Trend Alert: NSAs are like CSAs for Urbanites
Community Supported Agriculture has come a long way in a short time. In the practice, a farmer allows families to buy shares of his or her farm in exchange for a guaranteed flow of fresh vegetables. Recently, however, groups of urbanites decided that they want in on the fun. Enter the NSA, or Neighborhood Supported Agriculture.
It's a simple enough concept: grow food in vacant lots, yards, and other small plots, and combine the bounty into one big pot. Not surprisingly, different people have different ideas on how to successfully implement NSAs in their neighborhoods.

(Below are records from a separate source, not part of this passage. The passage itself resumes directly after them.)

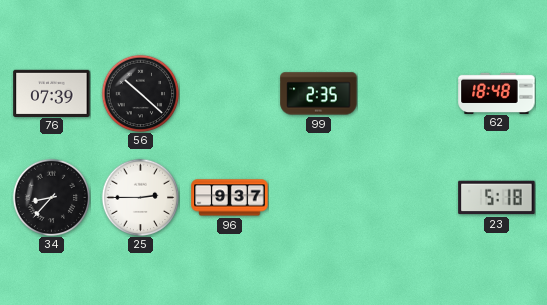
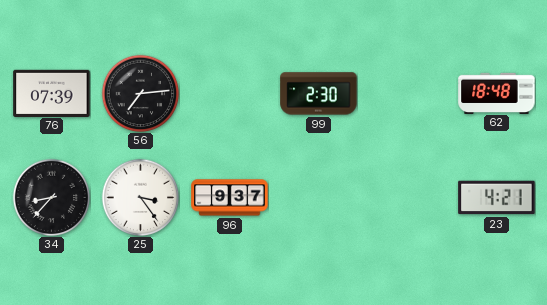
56: 10:22 -> 7:14
99: 2:35 -> 2:30
25: 2:45 -> 3:24
23: 5:18 -> 4:21
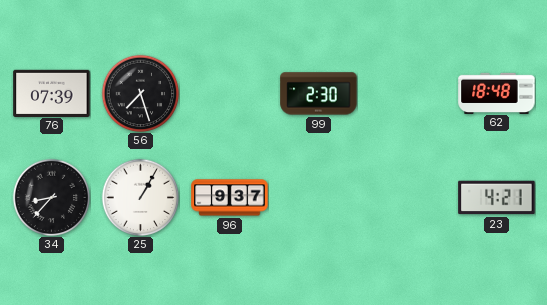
56: 7:14 -> 7:27
25: 3:24 -> 1:05
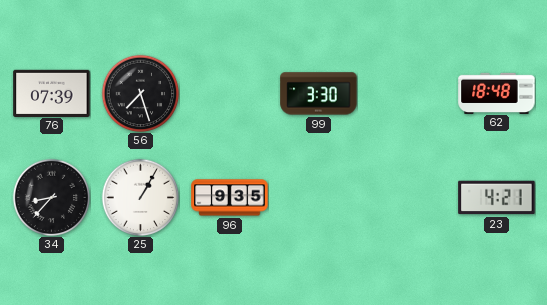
99: 2:30 -> 3:30
96: 9:37 -> 9:35
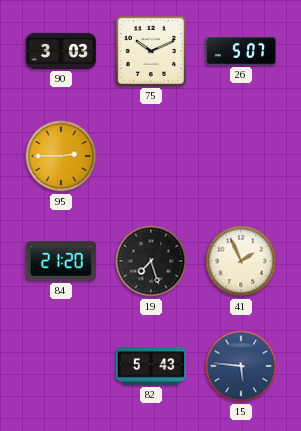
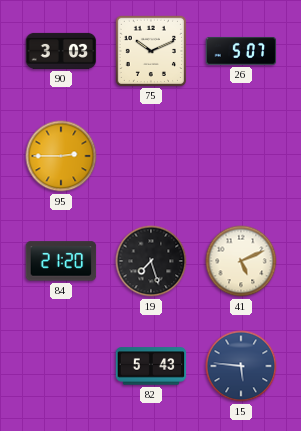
41: 1:56 -> 5:11
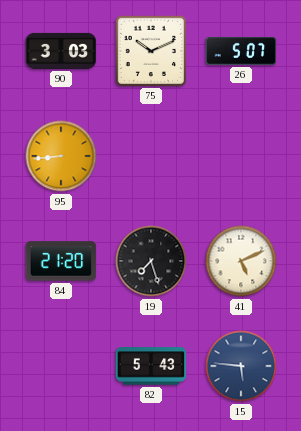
95: 2:45 -> 8:44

In Portland, the city's long wait list for community garden space spurred the invention of yard-sharing, in which local residents share their yard space with those who don't have plots of their own. Food not Lawns, another Portland organization, aims to bring the concepts of permaculture and food cycles into low-income communities, breaking the food access barrier that oftentimes limits those of lower socioeconomic status.

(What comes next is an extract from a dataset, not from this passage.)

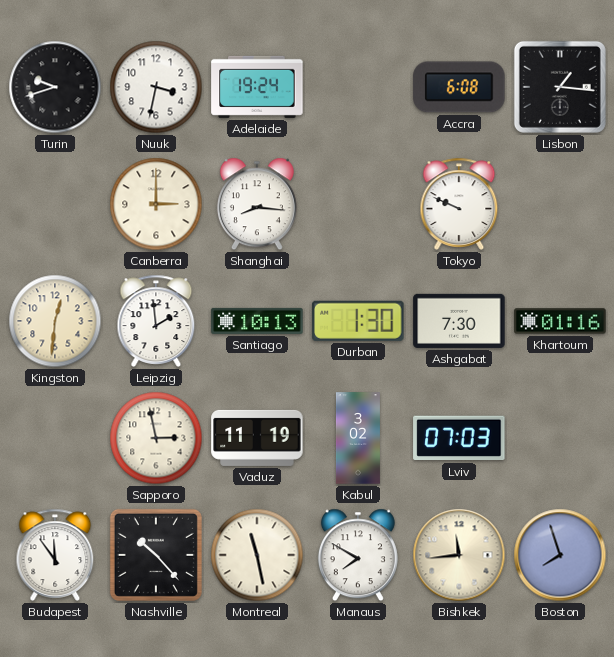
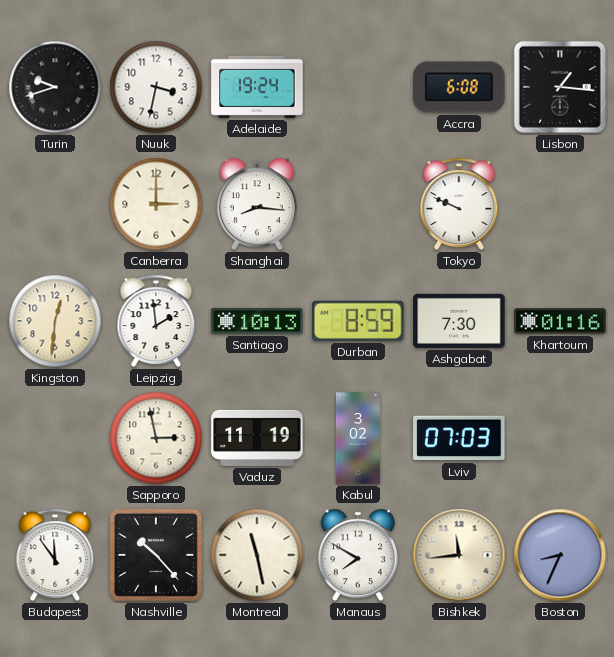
Durban: 1:30 -> 8:59
Boston: 7:57 -> 8:34
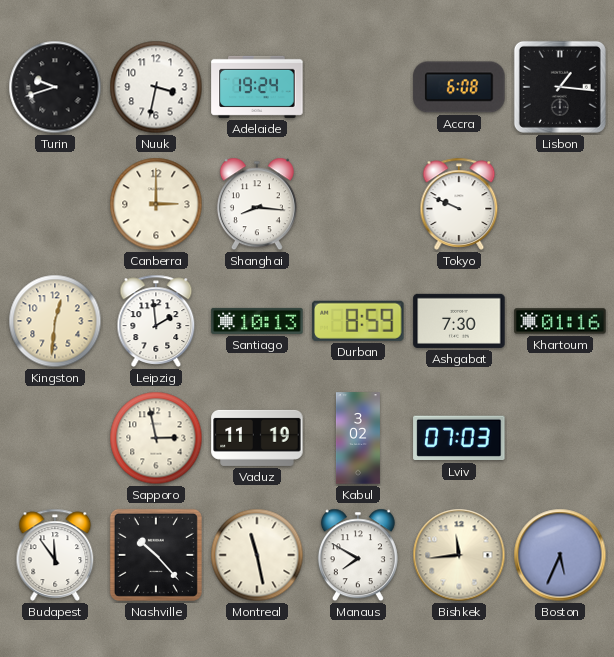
Boston: 8:34 -> 5:34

Seattle's city council is backing up its local citizens' desire to grow and share food by scrapping laws that prevent people from selling their own backyard produce. Plus, like Portland, Seattle has an "online dating site" that matches would-be gardeners with unused land available for farming. Over in Boulder, CO, where the term NSA was reportedly first mentioned, at least 30 families benefit from the harvest of what they're calling a "multi-plot farm." Put simply, that's 11 backyards and two church lots.

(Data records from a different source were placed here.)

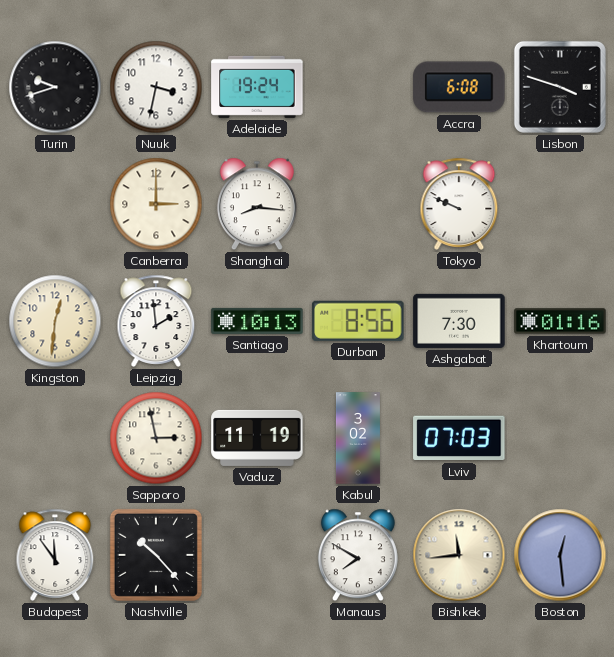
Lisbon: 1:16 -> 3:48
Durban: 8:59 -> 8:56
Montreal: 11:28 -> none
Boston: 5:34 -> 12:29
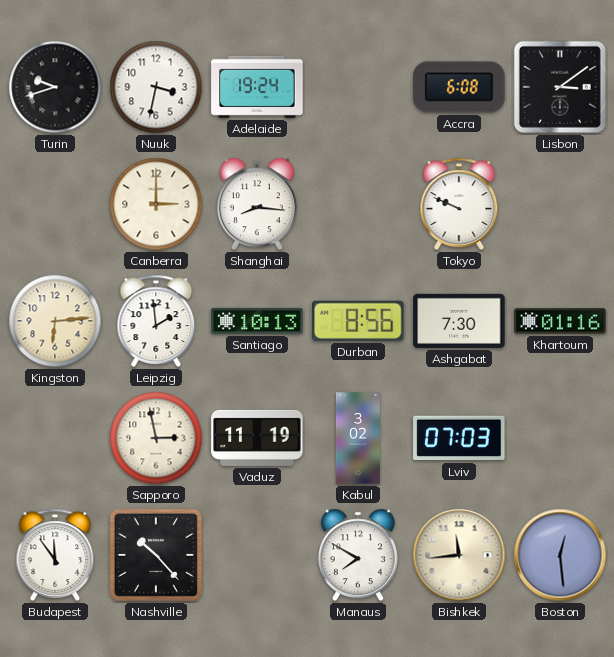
Lisbon: 3:48 -> 3:09
Kingston: 12:31 -> 6:14
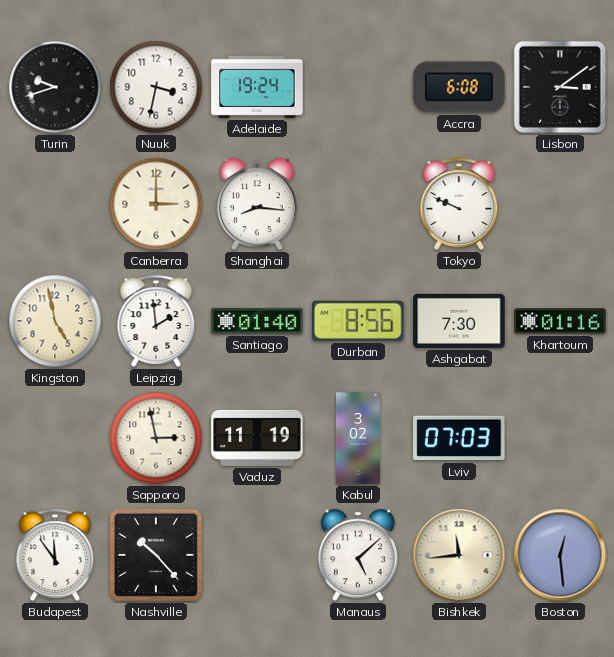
Kingston: 6:14 -> 4:58
Santiago: 10:13 -> 01:40
Manaus: 7:50 -> 5:08
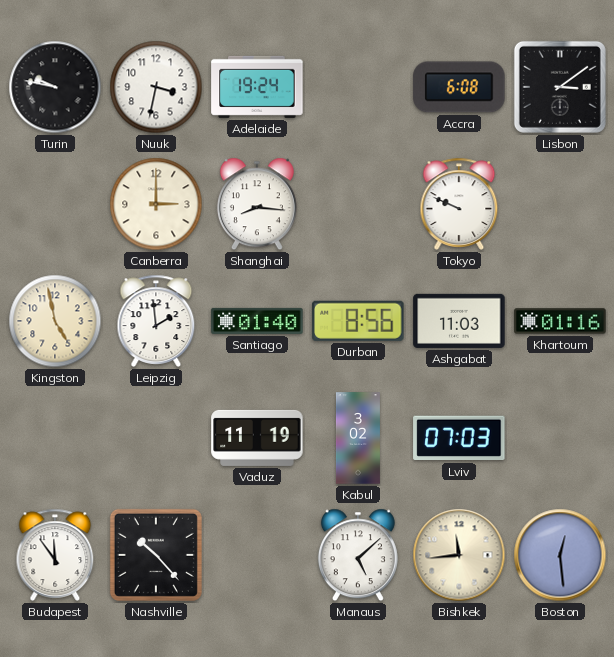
Turin: 9:42 -> 9:47
Ashgabat: 7:30 -> 11:03
Sapporo: 2:58 -> none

And of course, the Bay Area is weighing in with its winning hand. In San Francisco, former art students Brooke Budner and Caitlyn Galloway created Little City Gardens, an urban micro-farm. Budner told the San Francisco Chronicle that "There are a lot of obstacles in terms of how to enter the food economy as a really small producer." Still, she and Galloway are working hard at their small business and getting hugely noticed in the process. Last season, their salad mix, which includes a range of 25 greens, herbs, and edible flowers, was featured at Bar Tartine, one of the city's foodie hot spots.
At the risk of gushing, I can't explain how exciting this movement is—possibly revolutionary. The benefits are innumerable, but just to name a few: the use of vacant lots, the provision of healthy food in urban food deserts, environmental education within the urban centers, and best of all, folks being right neighborly toward each other. Take that, Archer Daniels Midland! What kind of neighbor are you?